- [Work to complete]
Do these statements agree with the mailing-list reply about XFS on a full thin pool? Answer yes or no for each, quoting the deciding words of the reply. 1. The dd command wrote to the filesystem with a block size of 4M. 2. The replier links the I/O errors to the use of the sync flag. 3. The replier remembers exactly why the sync flag causes the problem.

- [Page text]
==========

Re: Shutdown filesystem when a thin pool become full

Carlos Maiolino <cmaiolino@xxxxxxxxxx> · Tue, 23 May 2017 14:27:53 +0200

On Tue, May 23, 2017 at 01:01:06PM +0200, Gionatan Danti wrote:
> On 23/05/2017 12:56, Gionatan Danti wrote:> Does a full thin pool *really*
> report a ENOSPC? On all my tests, I
> > simply see "buffer i/o error on dev" on dmesg output (see below).
> 
> Ok, I forget to attach the debug logs :p
> 
> This is my initial LVM state:
> [root@blackhole tmp]# lvs
>   LV       VG        Attr       LSize  Pool     Origin Data%  Meta% Move Log
> Cpy%Sync Convert
>   root     vg_system -wi-ao---- 50.00g
>   swap     vg_system -wi-ao----  7.62g
>   thinpool vg_system twi-aot---  1.00g                 1.51   0.98
>   thinvol  vg_system Vwi-aot---  2.00g thinpool        0.76
> [root@blackhole tmp]# lvchange vg_system/thinpool --errorwhenfull=y
>   Logical volume vg_system/thinpool changed.
> 
> I create an XFS filesystem on /dev/vg_system/thinvol and mounted it under
> /mnt/storage. Then I filled it:
> 
> [root@blackhole tmp]# dd if=/dev/zero of=/mnt/storage/disk.img bs=1M
> count=2048 oflag=sync
> dd: error writing ‘/mnt/storage/disk.img’: Input/output error

Aha, you are using sync flag, that's why you are getting IO errors instead of
ENOSPC, I don't remember from the top of my mind why exactly, it's been a while
since I started to work on this XFS and dm-thin integration, but IIRC, the
problem is that XFS reserves the data required, and don't expect to get an
ENOSPC once the device "have space", and when the sync occurs, kaboom. I should
take a look again on it.

> [ 3005.331830] XFS (dm-6): Mounting V5 Filesystem
> [ 3005.443769] XFS (dm-6): Ending clean mount
> [ 5891.595901] device-mapper: thin: Data device (dm-3) discard unsupported:
> Disabling discard passdown.

==========

- [Data entries]
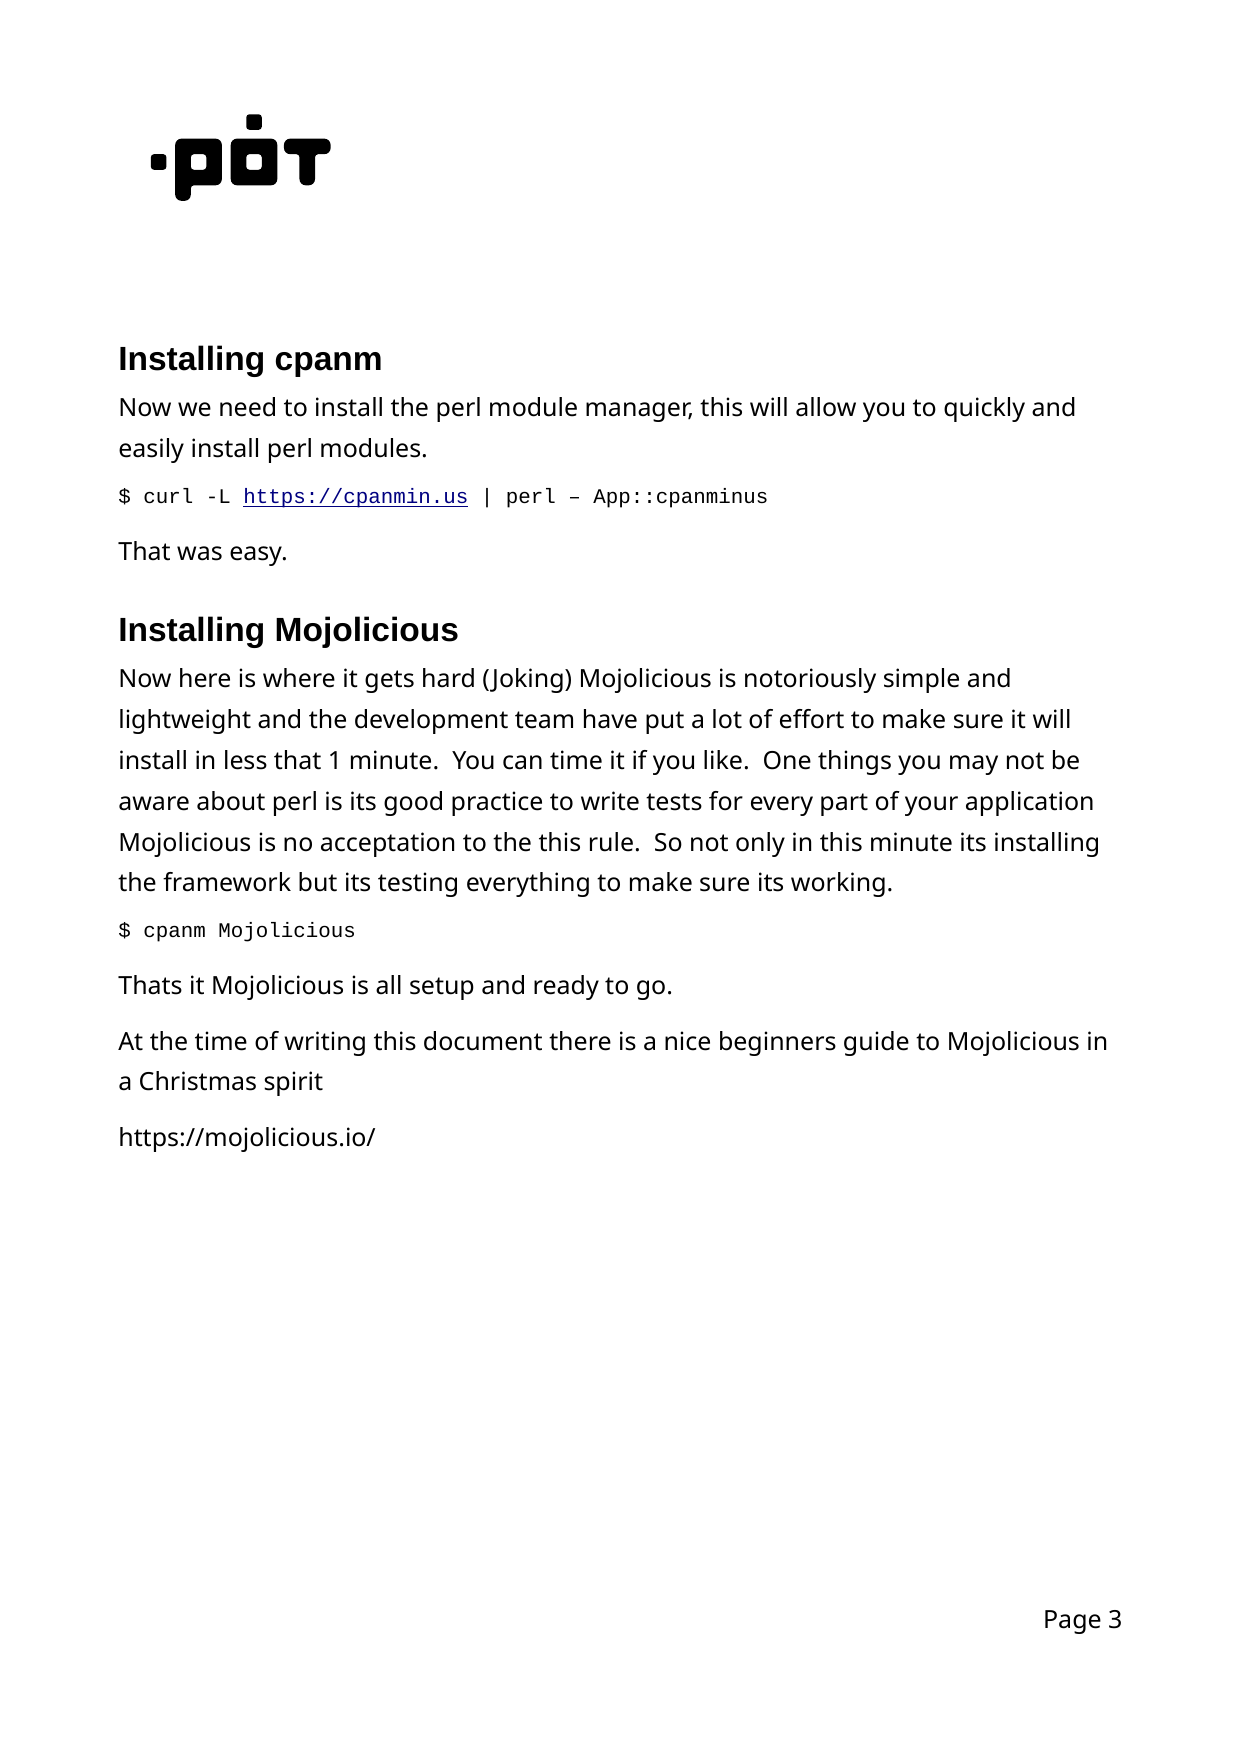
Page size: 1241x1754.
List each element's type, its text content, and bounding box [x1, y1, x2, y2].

text https://mojolicious.io/ [118, 1119, 1122, 1153]
text Now we need to install the perl module manager, this will allow you to quickly and easily install perl modules. [118, 390, 1122, 465]
text $ cpanm Mojolicious [118, 920, 1122, 944]
subtitle Installing cpanm [118, 339, 1122, 377]
text Now here is where it gets hard (Joking) Mojolicious is notoriously simple and lightweight and the development team have put a lot of effort to make sure it will install in less that 1 minute. You can time it if you like. One things you may not be aware about perl is its good practice to write tests for every part of your application Mojolicious is no acceptation to the this rule. So not only in this minute its installing the framework but its testing everything to make sure its working. [118, 661, 1122, 899]
text Thats it Mojolicious is all setup and ready to go. [118, 968, 1122, 1002]
text That was easy. [118, 533, 1122, 567]
text At the time of writing this document there is a nice beginners guide to Mojolicious in a Christmas spirit [118, 1023, 1122, 1098]
text $ curl -L https://cpanmin.us | perl – App::cpanminus [118, 486, 1122, 510]
subtitle Installing Mojolicious [118, 610, 1122, 648]
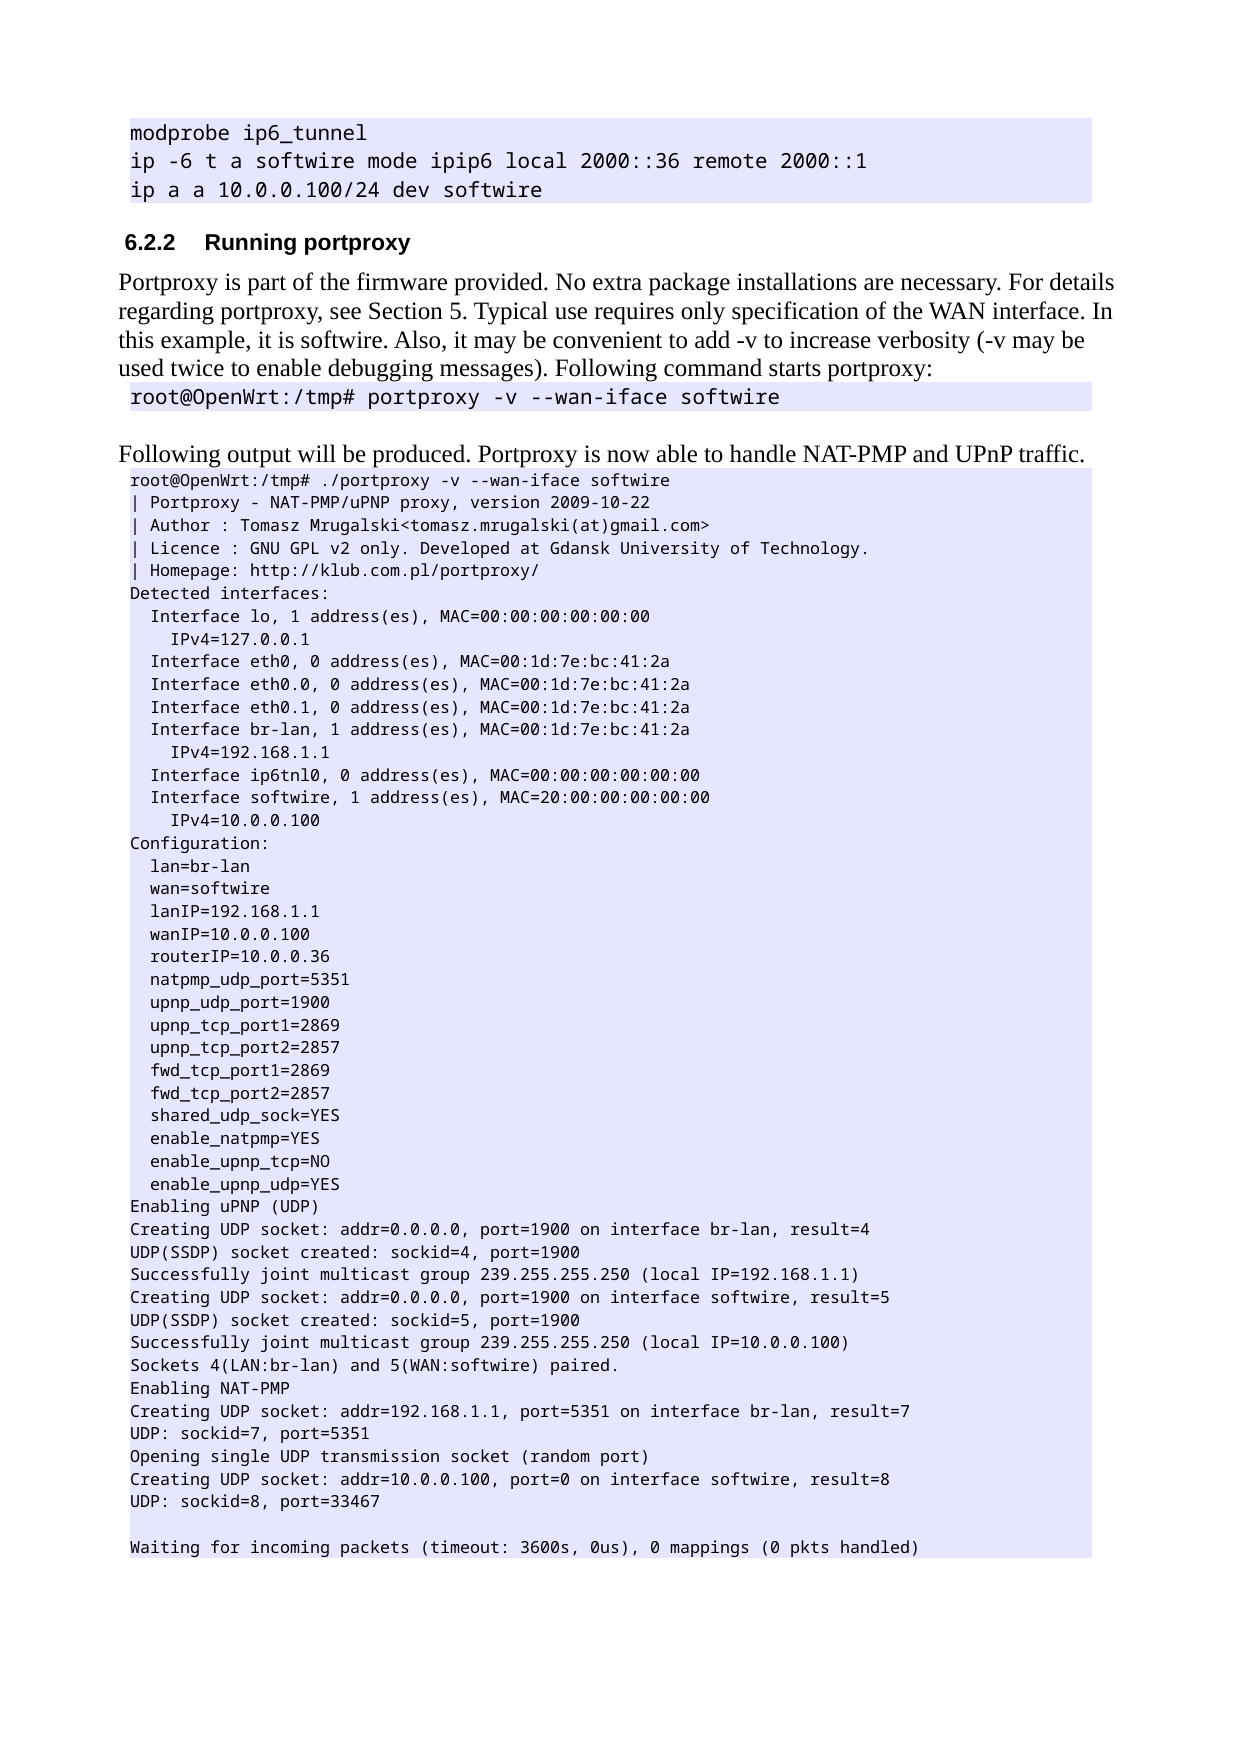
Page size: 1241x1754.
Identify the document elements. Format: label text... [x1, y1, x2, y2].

==========

- [Written answer]
1. No: "bs=1M"
2. Yes: "Aha, you are using sync flag, that's why you are getting IO errors instead of ENOSPC"
3. No: "I don't remember from the top of my mind why exactly"